Amazon today launched SageMaker Data Wrangler, a new AWS service designed to speed up data prep for machine learning and AI applications. Alongside it, the company took the wraps off of SageMaker Feature Store, a purpose-built product for naming, organizing, finding, and sharing features, or the individual independent variables that act as inputs in a machine learning system. Beyond this, Amazon unveiled SageMaker Pipelines, which CEO Andy Jassy described as a CI/CD service for AI. And the company detailed DevOps Guru, QuickSight, and QuickSight Q, offerings that uses machine learning to identify operational issues, provide business intelligence, and find answers to questions in knowledge stores.
During a keynote at Amazon’s re:Invent conference, Jassy said that Data Wrangler has over 300 built-in conversion transformation types. The service recommends transformations based on data in a target dataset and applies these transformations to features, providing a preview of the transformations in real time. Data Wrangler also checks to ensure that the data is “valid and balanced.” As for SageMaker Feature Store, Jassy said that the service, which is accessible from SageMaker Studio, acts as a storage component for features and can access features in either batches or subsets. SageMaker Pipelines, meanwhile, allows users to define, share, and reuse each step of an end-to-end machine learning workflow with preconfigured customizable workflow templates while logging each step in SageMaker Experiments.
DevOps Guru is a different beast altogether. Amazon says that when it’s deployed in a cloud environment, it can identify missing or misconfigured alarms to warn of approaching resource limits and code and config changes that might cause outages. In addition, DevOps Guru spotlights things like under-provisioned compute capacity, database I/O overutilization, and memory leaks while recommending remediating actions.
Amazon QuickSight aims to provide scalable, embeddable business intelligence solutions tailored for the cloud. To that end, Amazon says it can scale to tens of thousands of users without any infrastructure management or capacity planning. QuickSight can be embedded into applications with dashboards and is available with pay-per-session pricing, automatically generating summaries of dashboards in plain language. A complementary AWS service called QuickSight Q answers questions in natural language, drawing on available resources and using natural language processing to understand domain-specific business language and generate responses that reflect industry jargon.
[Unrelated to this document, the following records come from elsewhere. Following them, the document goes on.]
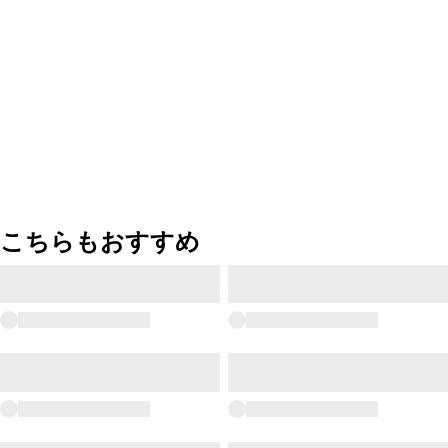
こちらもおすすめ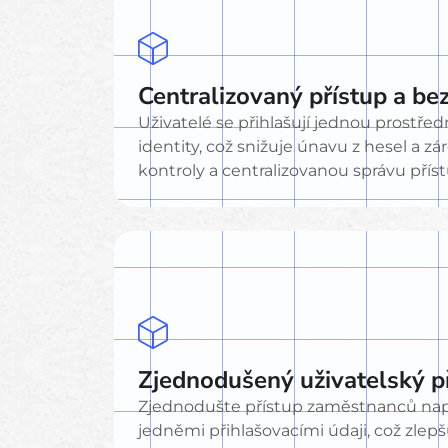
Centralizovaný přístup a be
Uživatelé se přihlašují jednou prostř
identity, což snižuje únavu z hesel a z
kontroly a centralizovanou správu přís
Zjednodušený uživatelský p
Zjednodušte přístup zaměstnanců nap
jedněmi přihlašovacími údaji, což zlep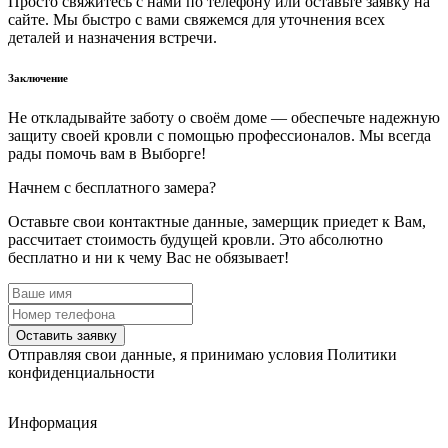
Просто свяжитесь с нами по телефону или оставьте заявку на
сайте. Мы быстро с вами свяжемся для уточнения всех
деталей и назначения встречи.
Заключение
Не откладывайте заботу о своём доме — обеспечьте надежную
защиту своей кровли с помощью профессионалов. Мы всегда
рады помочь вам в Выборге!
Начнем с бесплатного замера?
Оставьте свои контактные данные, замерщик приедет к Вам,
рассчитает стоимость будущей кровли. Это абсолютно
бесплатно и ни к чему Вас не обязывает!
Оставить заявку
Отправляя свои данные, я принимаю условия Политики
конфиденциальности
Информация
Amazon didn’t miss the opportunity this morning to roll out updates across Amazon Connect, its omnichannel cloud contact center offering. New as of today is Real-Time Contact Lens, which identifies issues in real time to impact customer actions during calls. Amazon Connect Voice ID, which also works in real time, performs authentication using machine learning-powered voice analysis “without disrupting natural conversation.” And Connect Tasks ostensibly makes follow-up tasks easier for agents by enabling managers to automate some tasks entirely.
Amazon also launched Amazon Monitron, an end-to-end equipment monitoring system to enable predictive maintenance with sensors, a gateway, an AWS cloud instance, and a mobile app. An adjacent service — Amazon Lookout for Equipment — sends sensor data to AWS to build a machine learning model, pulling data from machine operations systems such as OSIsoft to learn normal patterns and using real-time data to identify early warning signs that could lead to machine failures.
For industrial companies looking for a more holistic, computer vision-centric analytics solution, there’s the AWS Panorama Appliance, a new plug-in appliance from Amazon that connects to a network and identifies video streams from existing cameras. The Panorama Appliance ships with computer vision models for manufacturing, retail, construction, and other industries, supporting models built in SageMaker and integrating with AWS IoT services including SiteWise to send data for broader analysis.
Shipping alongside the Panorama Appliance is the AWS Panorama SDK, which enables hardware vendors to build new cameras that run computer vision at the edge. It works with chips designed for computer vision and deep learning from Nvidia and Ambarella, and Amazon says that Panorama-compatible cameras will work out of the box with AWS machine learning services. Customers can build and train models in SageMaker and deploy to cameras with a single click.
The slew of announcements come after Amazon debuted AWS Trainium, a chip custom-designed to deliver what the company describes as cost-effective machine learning model training in the cloud. Amazon claims that when Trainium becomes available in the second half of 2020, it’ll offer the most teraflops of any machine learning instance in the cloud, where a teraflop translates to a chip being able to process one trillion calculations a second.